YOUR GOAL ::
This exercise asks for the entries to be repeated exactly, without their images.

==========

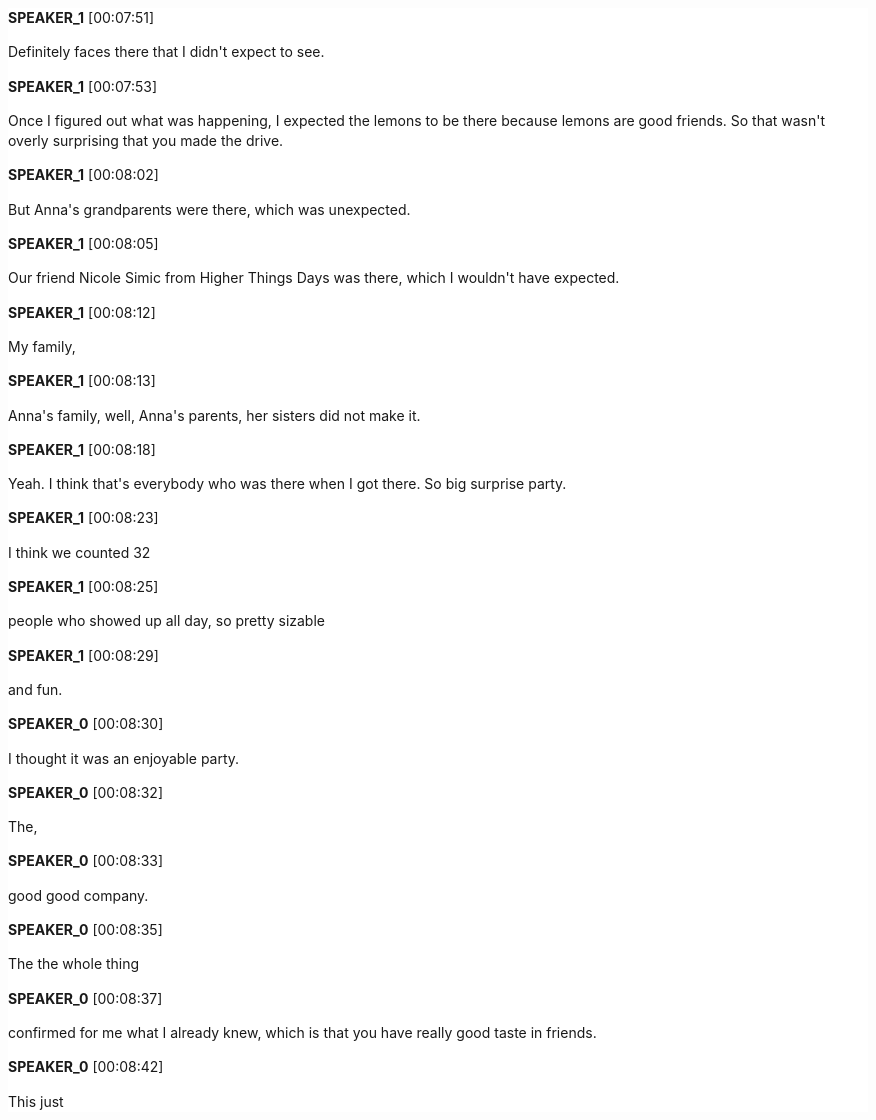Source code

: **SPEAKER_1** [00:07:51]

Definitely faces there that I didn't expect to see.

**SPEAKER_1** [00:07:53]

Once I figured out what was happening, I expected the lemons to be there because lemons are good friends. So that wasn't overly surprising that you made the drive.

**SPEAKER_1** [00:08:02]

But Anna's grandparents were there, which was unexpected.

**SPEAKER_1** [00:08:05]

Our friend Nicole Simic from Higher Things Days was there, which I wouldn't have expected.

**SPEAKER_1** [00:08:12]

My family,

**SPEAKER_1** [00:08:13]

Anna's family, well, Anna's parents, her sisters did not make it.

**SPEAKER_1** [00:08:18]

Yeah. I think that's everybody who was there when I got there. So big surprise party.

**SPEAKER_1** [00:08:23]

I think we counted 32

**SPEAKER_1** [00:08:25]

people who showed up all day, so pretty sizable

**SPEAKER_1** [00:08:29]

and fun.

**SPEAKER_0** [00:08:30]

I thought it was an enjoyable party.

**SPEAKER_0** [00:08:32]

The,

**SPEAKER_0** [00:08:33]

good good company.

**SPEAKER_0** [00:08:35]

The the whole thing

**SPEAKER_0** [00:08:37]

confirmed for me what I already knew, which is that you have really good taste in friends.

**SPEAKER_0** [00:08:42]

This just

==========

WRITTEN RESPONSE ::
Source code

: **SPEAKER_1** [00:07:51]

Definitely faces there that I didn't expect to see.

**SPEAKER_1** [00:07:53]

Once I figured out what was happening, I expected the lemons to be there because lemons are good friends. So that wasn't overly surprising that you made the drive.

**SPEAKER_1** [00:08:02]

But Anna's grandparents were there, which was unexpected.

**SPEAKER_1** [00:08:05]

Our friend Nicole Simic from Higher Things Days was there, which I wouldn't have expected.

**SPEAKER_1** [00:08:12]

My family,

**SPEAKER_1** [00:08:13]

Anna's family, well, Anna's parents, her sisters did not make it.

**SPEAKER_1** [00:08:18]

Yeah. I think that's everybody who was there when I got there. So big surprise party.

**SPEAKER_1** [00:08:23]

I think we counted 32

**SPEAKER_1** [00:08:25]

people who showed up all day, so pretty sizable

**SPEAKER_1** [00:08:29]

and fun.

**SPEAKER_0** [00:08:30]

I thought it was an enjoyable party.

**SPEAKER_0** [00:08:32]

The,

**SPEAKER_0** [00:08:33]

good good company.

**SPEAKER_0** [00:08:35]

The the whole thing

**SPEAKER_0** [00:08:37]

confirmed for me what I already knew, which is that you have really good taste in friends.

**SPEAKER_0** [00:08:42]

This just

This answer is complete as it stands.